SHARON DUCKWORTH, Individually and as a Deputy Sheriff of
Sharkey County
Defendant–Appellant
Appeal from the United States District Court
for the Southern District of Mississippi
No. 5:04-CV-0322
Before DeMOSS, STEWART, and PRADO, Circuit Judges.
PER CURIAM:*
Before us is an appeal by Defendant-Appellant Sharon
Duckworth (“Duckworth”) of the district court’s decision to deny
her qualified immunity at the summary judgment stage on a claim
of excessive force bought by Plaintiff-Appellee Kenneth Duke
(“Duke”). Because there are genuine issues of material fact
regarding Duckworth’s claim of qualified immunity, we lack
*
Pursuant to 5TH CIRCUIT RULE 47.5, the court has determined
that this opinion should not be published and is not precedent
except under the limited circumstances set forth in 5TH CIRCUIT
RULE 47.5.4.
jurisdiction over this interlocutory appeal and DISMISS it.

○ ○ ○

§ **ACTIONS TO TAKE**
[a] Quote the court opinion word for word, starting at the words "PER CURIAM:*" and ending after the words "RULE 47.5.4.".
[b] Turn the lines of the entries into a numbered list, leaving out blank lines. Start at the line containing "collection date: 1911-08-02" and stop after the line containing "genus: Phaseolus".
The court opinion and the entries come from unrelated sources.

○ ○ ○

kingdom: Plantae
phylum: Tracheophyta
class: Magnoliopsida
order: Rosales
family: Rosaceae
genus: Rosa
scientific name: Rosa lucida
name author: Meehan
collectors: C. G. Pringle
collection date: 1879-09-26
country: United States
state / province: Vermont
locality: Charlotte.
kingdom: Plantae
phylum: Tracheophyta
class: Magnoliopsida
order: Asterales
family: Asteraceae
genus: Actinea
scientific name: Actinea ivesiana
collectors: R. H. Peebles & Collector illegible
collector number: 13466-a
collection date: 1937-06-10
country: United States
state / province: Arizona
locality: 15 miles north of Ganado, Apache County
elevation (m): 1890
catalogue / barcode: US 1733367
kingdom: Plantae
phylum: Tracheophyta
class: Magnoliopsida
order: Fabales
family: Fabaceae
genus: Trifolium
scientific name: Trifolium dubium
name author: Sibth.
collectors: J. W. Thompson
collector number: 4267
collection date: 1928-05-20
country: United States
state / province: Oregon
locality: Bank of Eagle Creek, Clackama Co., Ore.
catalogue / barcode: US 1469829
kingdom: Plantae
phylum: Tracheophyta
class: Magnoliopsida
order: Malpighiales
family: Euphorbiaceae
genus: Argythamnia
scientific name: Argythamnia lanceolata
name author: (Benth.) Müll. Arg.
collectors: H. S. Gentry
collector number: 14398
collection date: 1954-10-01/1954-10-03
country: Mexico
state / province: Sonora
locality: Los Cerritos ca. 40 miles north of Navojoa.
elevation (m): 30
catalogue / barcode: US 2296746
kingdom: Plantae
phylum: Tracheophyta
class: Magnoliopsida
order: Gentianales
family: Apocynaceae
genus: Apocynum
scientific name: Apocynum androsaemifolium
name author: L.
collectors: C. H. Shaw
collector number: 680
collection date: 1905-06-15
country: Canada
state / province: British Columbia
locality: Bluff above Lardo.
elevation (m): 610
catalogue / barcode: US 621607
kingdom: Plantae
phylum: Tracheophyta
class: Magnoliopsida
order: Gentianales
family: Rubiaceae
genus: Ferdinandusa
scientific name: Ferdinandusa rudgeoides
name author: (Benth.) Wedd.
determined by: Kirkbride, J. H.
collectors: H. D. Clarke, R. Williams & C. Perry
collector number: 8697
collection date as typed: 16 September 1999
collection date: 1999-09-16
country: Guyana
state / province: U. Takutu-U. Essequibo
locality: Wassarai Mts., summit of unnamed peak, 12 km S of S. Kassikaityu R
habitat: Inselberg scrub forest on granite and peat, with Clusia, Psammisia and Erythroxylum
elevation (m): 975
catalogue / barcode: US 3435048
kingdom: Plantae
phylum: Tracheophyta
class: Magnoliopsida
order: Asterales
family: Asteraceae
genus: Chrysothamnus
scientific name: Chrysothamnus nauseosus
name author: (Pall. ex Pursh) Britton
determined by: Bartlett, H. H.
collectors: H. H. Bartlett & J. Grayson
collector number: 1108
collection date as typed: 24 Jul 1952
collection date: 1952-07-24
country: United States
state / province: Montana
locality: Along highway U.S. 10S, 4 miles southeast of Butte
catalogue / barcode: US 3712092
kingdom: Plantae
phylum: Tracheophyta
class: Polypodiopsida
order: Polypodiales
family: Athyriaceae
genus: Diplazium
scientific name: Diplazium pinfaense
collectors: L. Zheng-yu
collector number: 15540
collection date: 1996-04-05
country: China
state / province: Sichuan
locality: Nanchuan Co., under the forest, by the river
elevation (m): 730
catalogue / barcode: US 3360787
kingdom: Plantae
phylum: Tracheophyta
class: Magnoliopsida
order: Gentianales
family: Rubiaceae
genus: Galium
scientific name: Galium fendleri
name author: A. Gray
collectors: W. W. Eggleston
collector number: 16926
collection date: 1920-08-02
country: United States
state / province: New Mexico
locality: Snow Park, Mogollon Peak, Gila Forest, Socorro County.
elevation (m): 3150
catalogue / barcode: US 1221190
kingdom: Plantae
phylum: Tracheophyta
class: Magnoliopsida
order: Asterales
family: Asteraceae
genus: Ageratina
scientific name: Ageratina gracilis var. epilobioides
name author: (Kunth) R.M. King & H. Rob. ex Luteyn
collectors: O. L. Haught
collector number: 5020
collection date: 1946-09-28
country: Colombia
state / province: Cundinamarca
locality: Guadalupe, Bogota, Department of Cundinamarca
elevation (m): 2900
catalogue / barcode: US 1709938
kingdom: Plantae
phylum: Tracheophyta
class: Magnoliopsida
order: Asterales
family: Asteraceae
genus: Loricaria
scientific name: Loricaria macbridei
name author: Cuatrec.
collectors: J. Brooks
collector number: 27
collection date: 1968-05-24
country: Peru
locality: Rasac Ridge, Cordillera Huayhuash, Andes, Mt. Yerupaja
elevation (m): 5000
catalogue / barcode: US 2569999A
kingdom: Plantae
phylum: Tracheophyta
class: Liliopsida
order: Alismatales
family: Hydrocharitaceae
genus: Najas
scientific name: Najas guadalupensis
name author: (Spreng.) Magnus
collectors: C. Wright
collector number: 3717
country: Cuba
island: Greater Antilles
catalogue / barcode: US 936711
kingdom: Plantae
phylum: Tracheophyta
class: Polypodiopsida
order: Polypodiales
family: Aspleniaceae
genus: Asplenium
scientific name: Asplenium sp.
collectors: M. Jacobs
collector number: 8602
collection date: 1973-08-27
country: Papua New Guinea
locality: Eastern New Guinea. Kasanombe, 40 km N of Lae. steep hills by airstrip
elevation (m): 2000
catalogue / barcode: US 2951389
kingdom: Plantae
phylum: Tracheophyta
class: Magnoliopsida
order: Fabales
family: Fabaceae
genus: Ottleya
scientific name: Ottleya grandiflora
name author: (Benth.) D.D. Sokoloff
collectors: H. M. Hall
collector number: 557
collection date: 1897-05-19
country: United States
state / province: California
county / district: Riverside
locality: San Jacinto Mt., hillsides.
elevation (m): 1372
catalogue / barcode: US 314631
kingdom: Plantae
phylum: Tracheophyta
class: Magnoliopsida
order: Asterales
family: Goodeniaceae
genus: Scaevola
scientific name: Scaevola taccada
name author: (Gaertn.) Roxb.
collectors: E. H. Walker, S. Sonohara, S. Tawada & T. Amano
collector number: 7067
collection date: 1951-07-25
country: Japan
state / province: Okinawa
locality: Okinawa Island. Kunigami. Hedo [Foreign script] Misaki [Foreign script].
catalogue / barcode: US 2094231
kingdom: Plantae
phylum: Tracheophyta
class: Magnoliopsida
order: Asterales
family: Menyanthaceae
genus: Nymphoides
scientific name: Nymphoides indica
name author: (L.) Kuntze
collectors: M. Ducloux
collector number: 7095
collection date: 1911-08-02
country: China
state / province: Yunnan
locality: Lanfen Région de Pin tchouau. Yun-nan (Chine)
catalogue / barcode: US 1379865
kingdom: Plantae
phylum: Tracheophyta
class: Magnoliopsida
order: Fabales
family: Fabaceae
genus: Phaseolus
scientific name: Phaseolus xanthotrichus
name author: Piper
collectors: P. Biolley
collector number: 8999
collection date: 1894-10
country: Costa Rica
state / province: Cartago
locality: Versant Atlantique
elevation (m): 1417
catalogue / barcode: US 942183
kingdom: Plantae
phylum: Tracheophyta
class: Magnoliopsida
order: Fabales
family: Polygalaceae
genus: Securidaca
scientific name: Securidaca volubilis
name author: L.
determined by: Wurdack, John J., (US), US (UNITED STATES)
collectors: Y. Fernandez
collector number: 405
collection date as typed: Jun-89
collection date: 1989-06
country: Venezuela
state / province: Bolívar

○ ○ ○

§ **THE ANSWERS**
[a]
PER CURIAM:*
Before us is an appeal by Defendant-Appellant Sharon
Duckworth (“Duckworth”) of the district court’s decision to deny
her qualified immunity at the summary judgment stage on a claim
of excessive force bought by Plaintiff-Appellee Kenneth Duke
(“Duke”). Because there are genuine issues of material fact
regarding Duckworth’s claim of qualified immunity, we lack
*
Pursuant to 5TH CIRCUIT RULE 47.5, the court has determined
that this opinion should not be published and is not precedent
except under the limited circumstances set forth in 5TH CIRCUIT
RULE 47.5.4.

[b]
1. collection date: 1911-08-02
2. country: China
3. state / province: Yunnan
4. locality: Lanfen Région de Pin tchouau. Yun-nan (Chine)
5. catalogue / barcode: US 1379865
6. kingdom: Plantae
7. phylum: Tracheophyta
8. class: Magnoliopsida
9. order: Fabales
10. family: Fabaceae
11. genus: Phaseolus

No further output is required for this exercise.